2. recognition / ˌrɛk əgˈnɪʃ ən / (n.) – the act of knowing or identifying someone
Example: The researchers examined how children learn face recognition.

3. nonsensical / nɒnˈsɛn sɪ kəl / (adj.) – having no meaning
Example: Kids often use nonsensical words at a very young age.

4. accurately / ˈæk yər ɪt li / (adv.) – describing something that is free from mistakes or errors
Example: The child can accurately name countries when shown pictures of flags.

5. shape / ʃeɪp / (v.) – to form or improve something
Example: Parents are the ones who shape children’s minds before school.


Read the text below.
A mother’s voice produces a stronger reaction in her child’s brain compared to the voice of other mothers, researchers from Stanford University School of Medicine claim.

A recent study published in the Proceedings of the National Academy of Sciences suggests that a connection between a mother’s voice and her child’s brain activity exists. After analyzing brain scans from 24 children, aged 7 to 12, the researchers found that some brain regions triggered by their mothers’ voices include those controlling emotions, reward processing, social functioning, and facial recognition.

Before the experiment, the scientists recorded the voice of the children’s mothers saying three nonsensical words. They also recorded voices of two other mothers—the strangers—whose children are not involved in the study. Using magnetic resonance imaging (MRI), the children’s brains were scanned while they listened to the voice recordings of either their mothers or the strangers.

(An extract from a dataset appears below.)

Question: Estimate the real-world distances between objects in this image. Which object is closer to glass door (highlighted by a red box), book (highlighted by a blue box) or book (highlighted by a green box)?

Results show that 97% of the time, the children accurately recognized their mother’s voices even when hearing clips less than a second long. The researchers were also surprised that, besides the area of the child’s brain that processes hearing, parts responsible for social communication were also affected by the mother’s voice.

According to the study’s lead author Daniel Abrams, listening to mom’s voice shapes most of a child’s social, language, and emotional processes. However, not much information is available about how a child’s brain reacts to someone else’s mother’s voice.

Vinod Menon, a psychiatry and behavioral sciences professor and the study’s senior author, said that the study is an important starting point for further investigations into social communication.

Viewpoint Discussion

Enjoy a discussion with your tutor.  

Discussion A

·         What are the possible benefits of this research?
·         Do you think a father’s effect on his child should also be studied? Why or why not?

Discussion B

·         Aside from family, what else is important to a child’s growth?
·         How can society ensure that children without families are guided well while growing up?